California company Impossible Foods launched its animal-free burger at hip Manhattan restaurant Momofuku Nishi on Wednesday 27 July.
It is a landmark moment for the Google-funded business as it marks the first time that its burger – which cooks, smells, sizzles and tastes like ground beef – will be regularly available on a restaurant menu. Without hyperbolising the event, the company believes this could herald a new generation of plant-based meat products readily available to the paying public.
Patrick Brown, founder and CEO of Impossible Foods, said the burger was just the starting point and believed this could drastically change the food supply chain. He said: “With its introduction at Momofuku Nishi, we have begun the movement to build a new kind of global food system, one that creates new markets for farmers, supports a more resilient food supply, and offers consumers new choices for the meat and dairy products they know and love – ones that are equally delicious, but made from plants.”
Meat-free meat possible
The Impossible Burger is made from water, wheat, protein, coconut oil, potato, but its secret weapon is leghemoglobin. Also known as heme, this is an iron-rich molecule that gives blood its red colour and slightly metallic flavour
Impossible claimed its burger does not compromise on taste or protein and also contains no cholesterol, hormones or antibiotics.
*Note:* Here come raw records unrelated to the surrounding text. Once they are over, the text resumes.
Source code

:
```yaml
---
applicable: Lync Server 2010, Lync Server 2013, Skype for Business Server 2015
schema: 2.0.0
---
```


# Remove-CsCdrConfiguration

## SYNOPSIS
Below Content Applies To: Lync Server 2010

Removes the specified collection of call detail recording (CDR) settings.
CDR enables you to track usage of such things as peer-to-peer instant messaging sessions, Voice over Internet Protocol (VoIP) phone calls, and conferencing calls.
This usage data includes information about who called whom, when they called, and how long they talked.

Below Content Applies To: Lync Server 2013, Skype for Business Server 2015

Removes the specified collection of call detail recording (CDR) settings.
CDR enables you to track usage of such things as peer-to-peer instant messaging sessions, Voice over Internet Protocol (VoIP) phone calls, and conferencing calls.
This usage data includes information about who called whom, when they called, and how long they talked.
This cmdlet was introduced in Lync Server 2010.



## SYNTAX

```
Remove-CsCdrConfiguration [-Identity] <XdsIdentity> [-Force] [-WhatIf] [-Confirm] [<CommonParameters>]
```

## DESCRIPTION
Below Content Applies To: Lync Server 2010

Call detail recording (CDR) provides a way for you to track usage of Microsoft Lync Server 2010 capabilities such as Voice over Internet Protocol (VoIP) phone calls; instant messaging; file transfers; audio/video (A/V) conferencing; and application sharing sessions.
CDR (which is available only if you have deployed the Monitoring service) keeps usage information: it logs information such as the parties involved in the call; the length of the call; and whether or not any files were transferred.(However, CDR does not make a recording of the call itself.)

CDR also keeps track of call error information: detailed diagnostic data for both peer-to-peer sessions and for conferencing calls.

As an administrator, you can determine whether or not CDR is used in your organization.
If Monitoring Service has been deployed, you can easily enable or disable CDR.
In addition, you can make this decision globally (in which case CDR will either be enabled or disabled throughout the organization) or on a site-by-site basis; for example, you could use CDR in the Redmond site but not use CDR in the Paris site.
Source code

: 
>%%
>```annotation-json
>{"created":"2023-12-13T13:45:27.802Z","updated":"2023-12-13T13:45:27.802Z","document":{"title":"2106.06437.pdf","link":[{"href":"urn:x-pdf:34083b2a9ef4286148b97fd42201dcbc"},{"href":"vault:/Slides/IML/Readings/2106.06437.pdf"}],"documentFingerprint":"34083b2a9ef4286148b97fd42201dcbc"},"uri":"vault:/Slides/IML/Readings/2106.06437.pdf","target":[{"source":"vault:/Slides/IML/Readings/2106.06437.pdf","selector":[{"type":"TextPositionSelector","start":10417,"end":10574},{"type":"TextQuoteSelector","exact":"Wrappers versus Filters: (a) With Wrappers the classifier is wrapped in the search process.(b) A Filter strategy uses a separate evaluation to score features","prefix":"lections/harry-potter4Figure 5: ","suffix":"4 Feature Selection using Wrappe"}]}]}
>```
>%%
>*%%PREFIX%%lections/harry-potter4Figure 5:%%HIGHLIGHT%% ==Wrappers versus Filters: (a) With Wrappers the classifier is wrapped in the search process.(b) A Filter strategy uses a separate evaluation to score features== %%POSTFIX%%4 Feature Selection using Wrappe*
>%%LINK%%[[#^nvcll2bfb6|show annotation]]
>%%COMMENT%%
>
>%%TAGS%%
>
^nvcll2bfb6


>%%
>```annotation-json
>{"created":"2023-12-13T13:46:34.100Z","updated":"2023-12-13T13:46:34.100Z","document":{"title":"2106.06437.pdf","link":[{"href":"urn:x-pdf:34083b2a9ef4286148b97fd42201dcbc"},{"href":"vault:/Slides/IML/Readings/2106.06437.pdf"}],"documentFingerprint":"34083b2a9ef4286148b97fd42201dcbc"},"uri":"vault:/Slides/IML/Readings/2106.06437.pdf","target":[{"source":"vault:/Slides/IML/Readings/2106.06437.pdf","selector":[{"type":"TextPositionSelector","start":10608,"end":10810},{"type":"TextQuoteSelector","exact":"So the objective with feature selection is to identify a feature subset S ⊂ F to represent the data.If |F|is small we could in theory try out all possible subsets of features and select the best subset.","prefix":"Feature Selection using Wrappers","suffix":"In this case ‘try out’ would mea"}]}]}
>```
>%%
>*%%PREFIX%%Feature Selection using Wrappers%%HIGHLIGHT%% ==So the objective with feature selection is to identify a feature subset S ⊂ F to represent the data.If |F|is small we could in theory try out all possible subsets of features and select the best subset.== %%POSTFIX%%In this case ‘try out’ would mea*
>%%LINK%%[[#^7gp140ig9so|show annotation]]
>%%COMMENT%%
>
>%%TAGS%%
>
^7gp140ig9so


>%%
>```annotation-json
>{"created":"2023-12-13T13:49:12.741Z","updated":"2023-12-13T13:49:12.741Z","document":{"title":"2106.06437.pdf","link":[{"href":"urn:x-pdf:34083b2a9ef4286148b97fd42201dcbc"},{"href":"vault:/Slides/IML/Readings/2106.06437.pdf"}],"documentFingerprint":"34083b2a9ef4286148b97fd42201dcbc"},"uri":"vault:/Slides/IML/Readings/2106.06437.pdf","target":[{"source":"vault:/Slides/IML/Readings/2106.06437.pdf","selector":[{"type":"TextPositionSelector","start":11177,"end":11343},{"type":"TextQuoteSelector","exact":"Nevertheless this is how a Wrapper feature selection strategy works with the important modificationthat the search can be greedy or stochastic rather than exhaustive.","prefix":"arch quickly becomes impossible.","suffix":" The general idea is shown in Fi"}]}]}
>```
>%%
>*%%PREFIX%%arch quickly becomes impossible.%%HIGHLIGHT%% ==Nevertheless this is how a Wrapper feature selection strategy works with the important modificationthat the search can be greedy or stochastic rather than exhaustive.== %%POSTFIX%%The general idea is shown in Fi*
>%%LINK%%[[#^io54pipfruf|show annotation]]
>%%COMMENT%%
The company also has plans to roll out the burger at a spate of restaurants across San Francisco and Los Angeles. The success of this will determine whether Impossible Foods has the necessary demand to launch its meat-free burger in grocery stores and overseas markets.
Momofuku Nishi head chef and founder David Chang said he was “blown away” by the flavour of the burger. “The Impossible Foods team has discovered how to re-engineer what makes beef taste like beef. We’re always looking to support people who are making the best products in the best ways possible and, to me, the Impossible Burger is one more example.”
Impossible Foods is a venture funded by the likes of Google, Bill Gates and UBS. Its founder, Patrick Brown, is a former scientist and professor at the prestigious Stanford University.